Given data Block Start

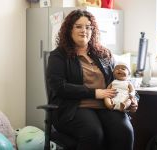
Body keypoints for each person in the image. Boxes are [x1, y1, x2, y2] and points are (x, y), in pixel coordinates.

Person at [47, 9, 138, 150]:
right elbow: (59, 87)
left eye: (88, 27)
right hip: (75, 107)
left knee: (125, 132)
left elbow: (122, 80)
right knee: (93, 133)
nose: (84, 30)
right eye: (79, 26)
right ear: (69, 29)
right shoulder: (58, 56)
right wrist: (95, 93)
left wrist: (132, 99)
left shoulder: (103, 54)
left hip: (106, 106)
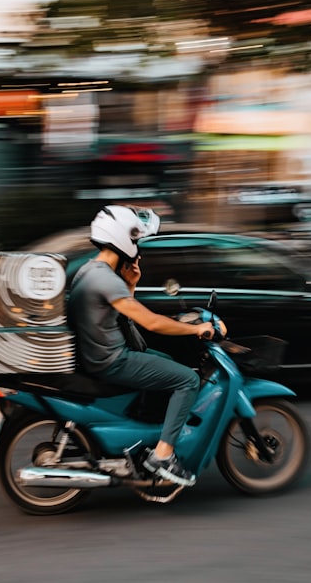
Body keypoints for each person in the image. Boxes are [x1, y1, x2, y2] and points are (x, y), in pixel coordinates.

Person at [67, 205, 218, 487]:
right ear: (121, 238)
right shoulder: (105, 278)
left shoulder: (90, 270)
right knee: (187, 379)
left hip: (99, 355)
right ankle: (163, 456)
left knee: (165, 359)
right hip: (113, 360)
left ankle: (151, 432)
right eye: (135, 240)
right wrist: (196, 328)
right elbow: (151, 323)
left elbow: (119, 315)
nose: (137, 247)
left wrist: (132, 284)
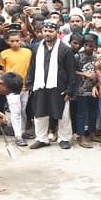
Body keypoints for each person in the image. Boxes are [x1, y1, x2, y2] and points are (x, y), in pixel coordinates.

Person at [26, 20, 77, 150]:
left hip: (59, 87)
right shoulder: (36, 47)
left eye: (50, 31)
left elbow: (71, 71)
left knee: (63, 114)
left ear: (57, 33)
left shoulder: (65, 49)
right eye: (45, 31)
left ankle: (64, 138)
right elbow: (31, 67)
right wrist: (30, 84)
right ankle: (41, 139)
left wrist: (69, 90)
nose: (47, 33)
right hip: (40, 86)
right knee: (40, 113)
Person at [0, 30, 33, 146]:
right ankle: (18, 135)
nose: (15, 43)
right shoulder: (4, 54)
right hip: (11, 87)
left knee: (23, 110)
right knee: (15, 111)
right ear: (7, 41)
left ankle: (22, 131)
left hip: (25, 86)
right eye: (12, 41)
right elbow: (4, 71)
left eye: (17, 41)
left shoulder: (28, 52)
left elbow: (30, 68)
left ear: (21, 40)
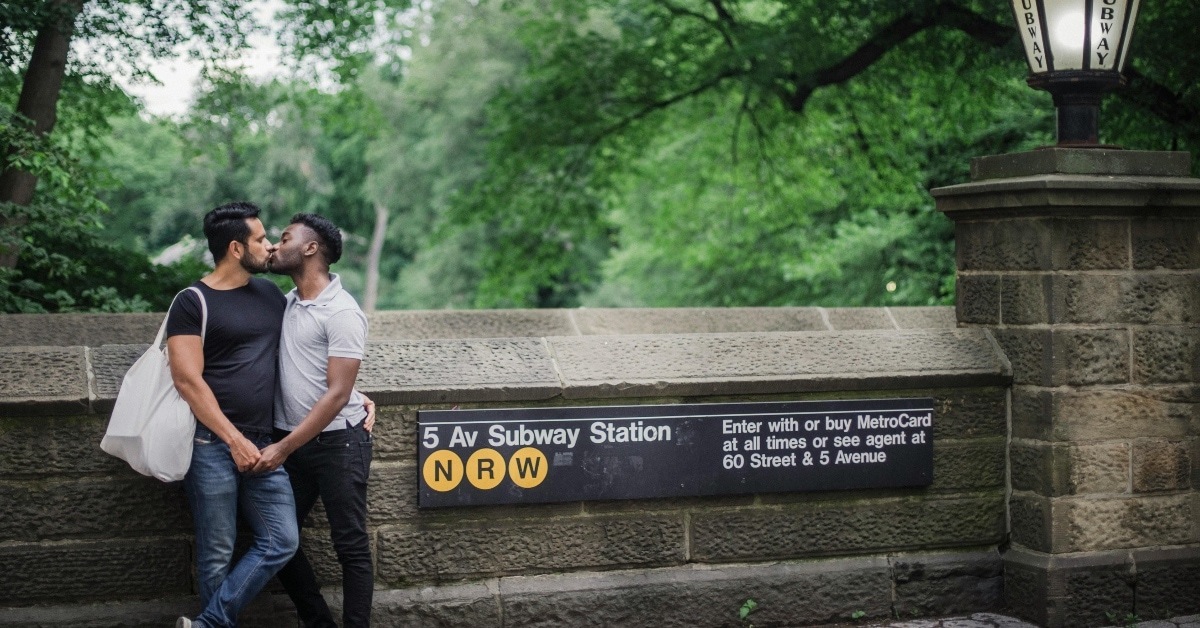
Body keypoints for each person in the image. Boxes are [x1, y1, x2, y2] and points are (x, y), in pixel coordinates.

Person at [166, 202, 299, 628]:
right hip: (211, 444)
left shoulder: (271, 296)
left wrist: (352, 394)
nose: (270, 245)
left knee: (282, 539)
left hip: (264, 444)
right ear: (236, 248)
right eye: (260, 239)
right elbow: (187, 380)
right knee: (217, 552)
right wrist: (233, 439)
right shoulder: (192, 302)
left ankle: (207, 624)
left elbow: (302, 356)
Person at [254, 213, 374, 627]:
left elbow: (338, 393)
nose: (274, 245)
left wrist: (283, 448)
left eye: (284, 238)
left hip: (338, 444)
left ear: (310, 248)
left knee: (350, 545)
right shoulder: (286, 302)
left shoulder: (342, 311)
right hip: (292, 443)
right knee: (277, 538)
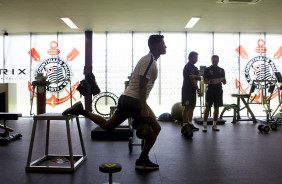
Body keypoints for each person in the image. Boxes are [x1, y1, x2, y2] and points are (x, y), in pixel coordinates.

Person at [62, 34, 166, 170]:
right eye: (163, 43)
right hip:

Given data Block End

What the task requires: For the entries, state the number of lines that include the string "wrist". Add no other words.

Output of the exercise: 9